→ **To do**
Could you copy every record below exactly, leaving out the pictures?

╭─ Data shown

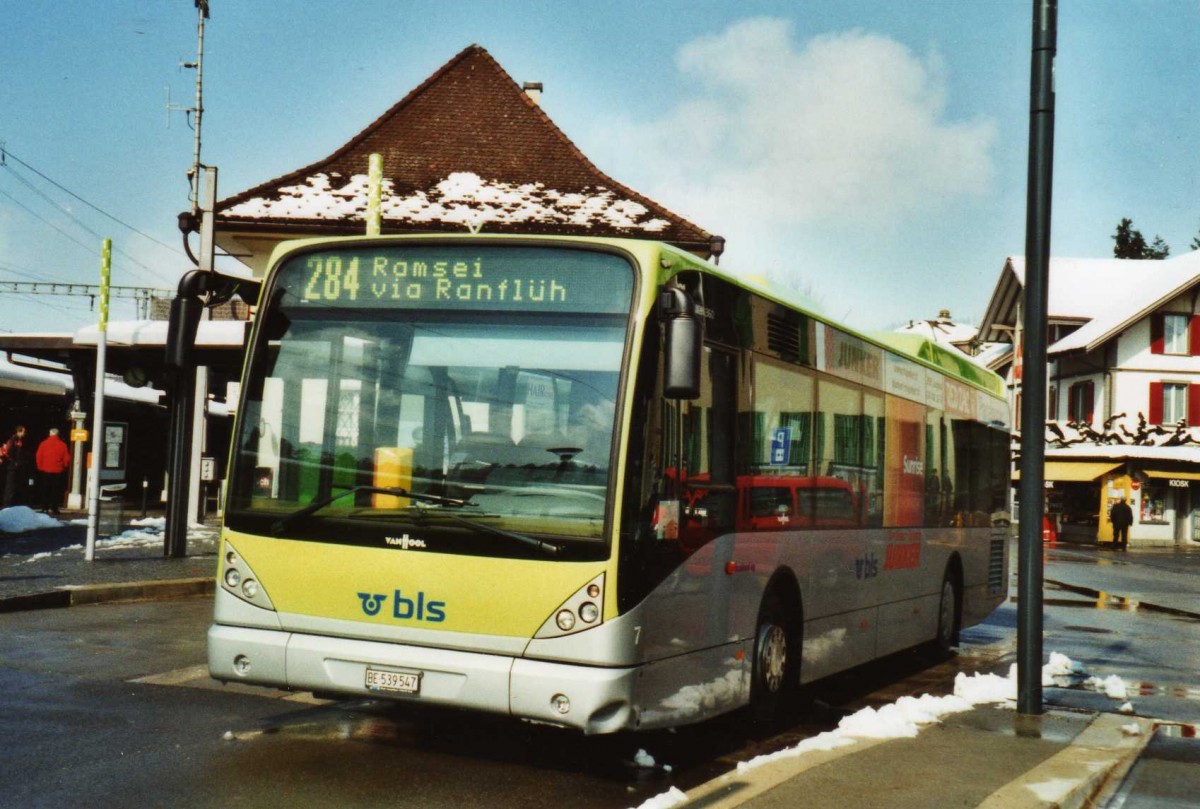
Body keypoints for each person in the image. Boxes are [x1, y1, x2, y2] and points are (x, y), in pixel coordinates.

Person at [35, 428, 71, 515]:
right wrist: (64, 466)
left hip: (45, 470)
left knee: (45, 489)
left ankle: (44, 507)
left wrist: (40, 467)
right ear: (58, 434)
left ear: (50, 434)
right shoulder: (63, 445)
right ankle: (54, 508)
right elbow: (67, 458)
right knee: (55, 490)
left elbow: (38, 456)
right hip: (58, 470)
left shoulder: (43, 444)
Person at [2, 425, 31, 507]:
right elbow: (9, 451)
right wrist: (15, 461)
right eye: (24, 431)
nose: (25, 433)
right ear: (20, 431)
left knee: (14, 486)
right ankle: (7, 504)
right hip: (13, 466)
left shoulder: (18, 440)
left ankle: (11, 503)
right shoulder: (14, 440)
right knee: (11, 486)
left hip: (15, 466)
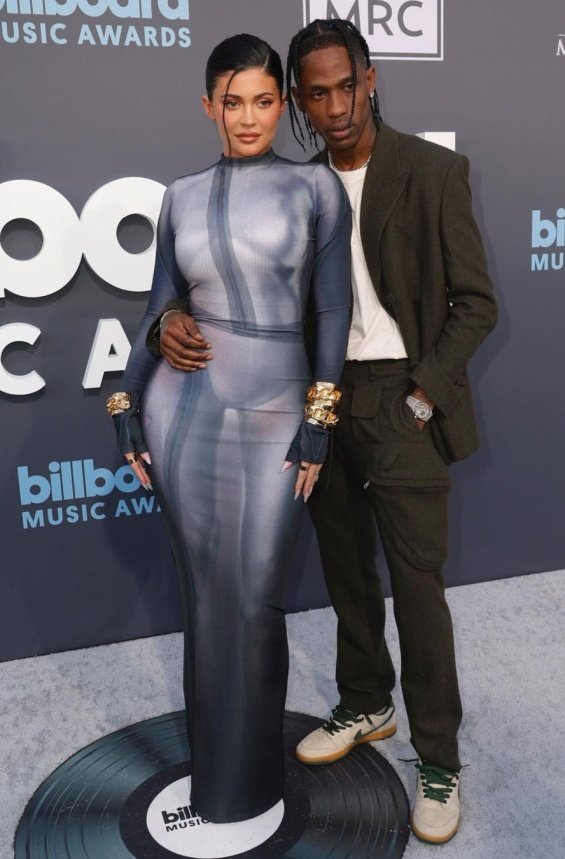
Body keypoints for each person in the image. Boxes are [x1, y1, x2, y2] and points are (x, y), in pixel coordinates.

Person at [150, 18, 497, 844]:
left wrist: (420, 396)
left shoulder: (433, 171)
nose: (335, 105)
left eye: (347, 85)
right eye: (316, 92)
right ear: (296, 102)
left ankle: (439, 757)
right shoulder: (291, 186)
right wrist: (166, 315)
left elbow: (474, 303)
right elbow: (211, 286)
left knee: (415, 585)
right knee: (343, 568)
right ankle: (367, 700)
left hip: (399, 397)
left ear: (370, 79)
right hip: (312, 399)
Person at [105, 33, 351, 824]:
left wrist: (318, 421)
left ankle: (251, 783)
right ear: (208, 105)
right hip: (185, 414)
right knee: (207, 600)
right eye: (231, 101)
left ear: (283, 104)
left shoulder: (315, 191)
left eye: (264, 101)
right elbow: (155, 314)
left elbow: (331, 310)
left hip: (279, 415)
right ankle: (217, 784)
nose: (247, 118)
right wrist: (124, 406)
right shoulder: (178, 195)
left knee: (251, 599)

╰─

→ **Solved exercise**
Body keypoints for each person in the image. Boxes are [x1, y1, x2, y2] and points are (x, y), in pixel coordinates.

Person at [35, 428, 71, 515]:
right wrist: (64, 466)
left hip: (45, 470)
left knee: (45, 489)
left ankle: (44, 507)
left wrist: (40, 467)
right ear: (58, 434)
left ear: (50, 434)
right shoulder: (63, 445)
right ankle: (54, 508)
right elbow: (67, 458)
right knee: (55, 490)
left elbow: (38, 456)
right hip: (58, 470)
left shoulder: (43, 444)
Person at [2, 425, 31, 507]:
right elbow: (9, 451)
right wrist: (15, 461)
right eye: (24, 431)
nose: (25, 433)
right ear: (20, 431)
left knee: (14, 486)
right ankle: (7, 504)
right hip: (13, 466)
left shoulder: (18, 440)
left ankle: (11, 503)
right shoulder: (14, 440)
right knee: (11, 486)
left hip: (15, 466)
Body keypoints for each person in the image. Boxes are [x1, y1, x2, y2] and points are (x, y), in pixel coordinates.

Person at [150, 18, 497, 844]:
left wrist: (420, 396)
left shoulder: (433, 171)
nose: (335, 105)
left eye: (347, 85)
right eye: (316, 92)
right ear: (296, 102)
left ankle: (439, 757)
right shoulder: (291, 186)
right wrist: (166, 315)
left elbow: (474, 303)
right elbow: (211, 286)
left knee: (415, 585)
right knee: (343, 568)
right ankle: (367, 700)
left hip: (399, 397)
left ear: (370, 79)
right hip: (312, 399)
Person at [105, 33, 351, 824]:
left wrist: (318, 421)
left ankle: (251, 783)
right ear: (208, 105)
right hip: (185, 414)
right knee: (207, 600)
right eye: (231, 101)
left ear: (283, 104)
left shoulder: (315, 191)
left eye: (264, 101)
right elbow: (155, 314)
left elbow: (331, 310)
left hip: (279, 415)
right ankle: (217, 784)
nose: (247, 118)
right wrist: (124, 406)
right shoulder: (178, 195)
left knee: (251, 599)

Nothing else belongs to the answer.